Hubert Védrine est ancien ministre des Affaires étrangères (1997-2002, France). Il vient de publier avec Pascal Boniface, l’Atlas de la France, éd. A. Colin. Propos recueillis par Olivier Pádraig de France, normalien, chercheur en politique étrangère, de sécurité et de défense de l’Union européenne. Il travaille actuellement au European Council on Foreign Relations (ECFR).
De son bureau parisien, juché sur les hauteurs du Cours Albert Ier, Hubert Védrine observe : la Tour Eiffel, le Grand Palais en enfilade, l’Elysée que l’on devine en contrebas, et puis les frasques de la petite cuisine politique parisienne, française et européenne.
Observateur averti, au verbe prodigue et à la parole plutôt incisive, il garde un œil attentif sur la politique étrangère de Nicolas Sarkozy. Il réserve une place particulière à la politique française en Afrique du Nord, région avec laquelle il entretient une relation ancienne et spéciale.

-- Enregistrements fournis --
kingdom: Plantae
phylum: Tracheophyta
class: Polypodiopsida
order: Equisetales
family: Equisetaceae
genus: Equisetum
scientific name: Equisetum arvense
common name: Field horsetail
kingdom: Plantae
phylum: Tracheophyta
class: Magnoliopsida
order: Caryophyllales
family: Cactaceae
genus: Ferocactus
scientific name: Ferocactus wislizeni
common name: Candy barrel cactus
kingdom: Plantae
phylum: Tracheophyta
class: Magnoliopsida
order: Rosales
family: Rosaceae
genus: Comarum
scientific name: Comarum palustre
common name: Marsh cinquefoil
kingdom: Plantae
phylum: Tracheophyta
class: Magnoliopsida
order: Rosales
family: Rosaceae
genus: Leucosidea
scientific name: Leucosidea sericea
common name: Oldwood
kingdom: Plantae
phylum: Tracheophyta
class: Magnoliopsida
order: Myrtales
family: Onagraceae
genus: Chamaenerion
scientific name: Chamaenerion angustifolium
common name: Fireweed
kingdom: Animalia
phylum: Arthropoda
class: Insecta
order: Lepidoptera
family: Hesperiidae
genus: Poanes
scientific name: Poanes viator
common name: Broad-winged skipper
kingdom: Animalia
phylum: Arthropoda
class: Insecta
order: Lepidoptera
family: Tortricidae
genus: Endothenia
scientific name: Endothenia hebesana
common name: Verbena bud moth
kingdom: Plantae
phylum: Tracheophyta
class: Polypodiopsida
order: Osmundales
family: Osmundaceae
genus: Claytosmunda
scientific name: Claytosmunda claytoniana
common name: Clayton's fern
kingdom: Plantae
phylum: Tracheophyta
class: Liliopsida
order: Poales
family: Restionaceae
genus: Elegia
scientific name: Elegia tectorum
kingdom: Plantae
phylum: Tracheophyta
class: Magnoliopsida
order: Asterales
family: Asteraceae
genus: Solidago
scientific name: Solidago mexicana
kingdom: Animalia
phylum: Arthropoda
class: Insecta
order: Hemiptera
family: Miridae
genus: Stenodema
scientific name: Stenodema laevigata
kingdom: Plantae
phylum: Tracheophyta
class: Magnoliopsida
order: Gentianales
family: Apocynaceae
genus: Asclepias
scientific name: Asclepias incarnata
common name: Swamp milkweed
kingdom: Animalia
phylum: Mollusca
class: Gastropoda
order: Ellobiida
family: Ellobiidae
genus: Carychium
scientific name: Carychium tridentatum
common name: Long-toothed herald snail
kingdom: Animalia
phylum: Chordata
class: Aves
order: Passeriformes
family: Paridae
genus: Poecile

-- Consigne --
D'après le texte, de quelle année à quelle année Hubert Védrine a-t-il été ministre des Affaires étrangères ? Répondez uniquement à partir du texte.

-- Réponse attendue --
De 1997 à 2002.